Top advantages of Kubernetes networking concepts
Kubernetes networking concepts are part of cluster master subprocesses. Let’s have a brief discussion at each one of them.
- API Server – responsible for exposing the K8s API.
- Etcd – the distributed key-value store for the cluster state data.
- Scheduler – responsible for selecting the nodes for new pods.
- Kube-controller-manager – the process responsible for running controls while the main aim is to handle tasks within the cluster background.
- Cloud-controller-manager – runs the controllers, which interact with the cloud service provider.
Alpacked company and Kubernetes
Alpacked is an organization with certified specialists who provide professional Kubernetes management, consulting, and deployment services for containerized workloads.
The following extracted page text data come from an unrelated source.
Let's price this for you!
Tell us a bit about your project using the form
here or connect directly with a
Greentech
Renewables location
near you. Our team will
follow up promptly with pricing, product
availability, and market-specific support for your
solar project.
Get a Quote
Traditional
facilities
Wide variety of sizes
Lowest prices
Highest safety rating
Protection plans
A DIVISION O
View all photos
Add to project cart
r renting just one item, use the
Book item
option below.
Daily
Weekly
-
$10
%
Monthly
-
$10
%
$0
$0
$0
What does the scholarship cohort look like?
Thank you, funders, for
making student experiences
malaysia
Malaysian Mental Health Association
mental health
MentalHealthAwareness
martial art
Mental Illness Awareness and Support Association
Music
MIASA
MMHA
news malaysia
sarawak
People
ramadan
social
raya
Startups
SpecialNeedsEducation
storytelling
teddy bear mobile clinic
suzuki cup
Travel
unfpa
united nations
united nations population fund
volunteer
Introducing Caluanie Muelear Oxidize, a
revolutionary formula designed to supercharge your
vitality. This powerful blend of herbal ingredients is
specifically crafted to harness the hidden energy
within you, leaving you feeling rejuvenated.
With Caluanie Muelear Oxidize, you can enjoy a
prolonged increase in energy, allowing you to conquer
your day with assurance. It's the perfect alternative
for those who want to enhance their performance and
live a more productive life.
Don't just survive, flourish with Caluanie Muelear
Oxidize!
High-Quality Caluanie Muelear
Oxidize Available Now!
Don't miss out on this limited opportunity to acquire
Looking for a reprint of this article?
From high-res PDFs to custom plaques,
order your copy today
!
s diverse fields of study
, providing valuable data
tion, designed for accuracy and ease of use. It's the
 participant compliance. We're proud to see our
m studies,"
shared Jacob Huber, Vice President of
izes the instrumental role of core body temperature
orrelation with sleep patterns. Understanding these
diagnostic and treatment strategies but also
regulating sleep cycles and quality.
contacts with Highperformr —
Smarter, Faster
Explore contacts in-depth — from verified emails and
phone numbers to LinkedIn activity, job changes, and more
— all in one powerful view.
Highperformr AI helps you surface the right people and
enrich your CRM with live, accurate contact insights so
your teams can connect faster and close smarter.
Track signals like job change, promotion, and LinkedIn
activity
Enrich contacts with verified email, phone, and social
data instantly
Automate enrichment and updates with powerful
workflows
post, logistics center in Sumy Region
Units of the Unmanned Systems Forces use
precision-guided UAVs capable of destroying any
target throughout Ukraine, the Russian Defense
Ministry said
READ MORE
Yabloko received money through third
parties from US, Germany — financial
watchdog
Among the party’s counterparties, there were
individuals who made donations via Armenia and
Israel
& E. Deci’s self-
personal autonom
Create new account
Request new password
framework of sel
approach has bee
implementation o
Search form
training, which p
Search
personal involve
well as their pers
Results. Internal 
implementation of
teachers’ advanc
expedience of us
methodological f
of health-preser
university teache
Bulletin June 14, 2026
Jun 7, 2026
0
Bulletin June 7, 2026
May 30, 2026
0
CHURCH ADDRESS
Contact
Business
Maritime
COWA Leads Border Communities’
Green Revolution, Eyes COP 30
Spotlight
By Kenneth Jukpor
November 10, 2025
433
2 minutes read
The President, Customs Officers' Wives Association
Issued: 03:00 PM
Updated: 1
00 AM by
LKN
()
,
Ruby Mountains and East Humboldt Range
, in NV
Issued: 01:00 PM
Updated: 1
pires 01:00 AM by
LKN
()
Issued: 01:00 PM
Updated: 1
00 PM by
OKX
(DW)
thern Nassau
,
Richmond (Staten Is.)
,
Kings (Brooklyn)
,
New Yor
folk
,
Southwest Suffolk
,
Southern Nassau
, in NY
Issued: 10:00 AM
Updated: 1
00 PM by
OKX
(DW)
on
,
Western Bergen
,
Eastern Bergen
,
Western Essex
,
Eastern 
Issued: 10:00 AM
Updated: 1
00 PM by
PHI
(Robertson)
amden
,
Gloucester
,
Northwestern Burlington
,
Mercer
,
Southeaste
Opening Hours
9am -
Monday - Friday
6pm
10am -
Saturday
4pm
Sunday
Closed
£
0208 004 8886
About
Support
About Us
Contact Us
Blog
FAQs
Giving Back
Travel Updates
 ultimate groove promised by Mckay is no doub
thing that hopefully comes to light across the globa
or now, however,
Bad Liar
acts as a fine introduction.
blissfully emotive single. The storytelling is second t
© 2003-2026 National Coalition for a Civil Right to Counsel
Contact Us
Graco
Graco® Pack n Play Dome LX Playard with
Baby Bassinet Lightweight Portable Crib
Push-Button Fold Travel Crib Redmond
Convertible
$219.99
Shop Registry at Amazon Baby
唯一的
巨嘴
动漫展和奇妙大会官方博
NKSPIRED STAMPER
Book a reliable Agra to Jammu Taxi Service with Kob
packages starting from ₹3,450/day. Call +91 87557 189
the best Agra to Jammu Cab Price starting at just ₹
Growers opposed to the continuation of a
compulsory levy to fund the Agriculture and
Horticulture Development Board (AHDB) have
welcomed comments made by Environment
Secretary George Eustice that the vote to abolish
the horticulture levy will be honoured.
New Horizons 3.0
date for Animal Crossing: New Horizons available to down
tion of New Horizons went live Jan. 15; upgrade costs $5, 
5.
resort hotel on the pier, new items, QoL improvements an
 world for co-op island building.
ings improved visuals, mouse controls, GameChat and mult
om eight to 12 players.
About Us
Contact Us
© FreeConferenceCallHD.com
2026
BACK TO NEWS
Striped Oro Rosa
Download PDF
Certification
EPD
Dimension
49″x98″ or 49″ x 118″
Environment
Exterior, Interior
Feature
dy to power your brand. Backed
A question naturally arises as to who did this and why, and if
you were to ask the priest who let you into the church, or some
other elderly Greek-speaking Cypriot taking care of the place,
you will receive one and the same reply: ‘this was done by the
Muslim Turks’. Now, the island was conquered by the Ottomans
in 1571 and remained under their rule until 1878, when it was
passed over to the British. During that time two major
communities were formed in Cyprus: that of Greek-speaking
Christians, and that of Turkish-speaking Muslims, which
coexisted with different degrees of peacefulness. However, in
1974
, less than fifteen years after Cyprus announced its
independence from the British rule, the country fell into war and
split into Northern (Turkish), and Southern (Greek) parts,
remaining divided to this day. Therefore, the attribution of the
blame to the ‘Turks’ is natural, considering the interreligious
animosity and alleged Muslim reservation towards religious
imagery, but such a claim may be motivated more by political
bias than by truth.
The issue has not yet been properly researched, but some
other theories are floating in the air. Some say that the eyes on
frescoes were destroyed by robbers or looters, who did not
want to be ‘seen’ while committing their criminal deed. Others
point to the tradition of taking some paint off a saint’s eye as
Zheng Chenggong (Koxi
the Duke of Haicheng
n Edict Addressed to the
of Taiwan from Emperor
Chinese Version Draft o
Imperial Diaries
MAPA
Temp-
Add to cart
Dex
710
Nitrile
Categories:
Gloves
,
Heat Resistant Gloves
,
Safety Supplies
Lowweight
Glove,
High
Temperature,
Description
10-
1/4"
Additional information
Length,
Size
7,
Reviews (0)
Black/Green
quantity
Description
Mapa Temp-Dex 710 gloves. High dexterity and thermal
The Kubernetes services offered by Alpacked are well managed to avoid issues relating to k8s clusters while running your operations. In that case, you can achieve your operations 24/7 without experiencing any downtime. Some of the Alpacked Kubernetes benefits include:
- Load balancing.
- Customization.
- Quick regeneration.
- Configuration and secret management
- Automatic resource management.
Bottom of the Line
The future of many businesses relies on Kubernetes, which have proven to be a platform for automating the orchestration of containers. The implementing organization will experience applications that run at scale on the myriad of platforms. Your systems will have the opportunity of containing a mix of operating systems and processor architectures. By using its core concepts, Kubernetes can help you schedule your pods into appropriate Nodes. With Kubernetes, your business is bound to experience higher hardware capacity utilization.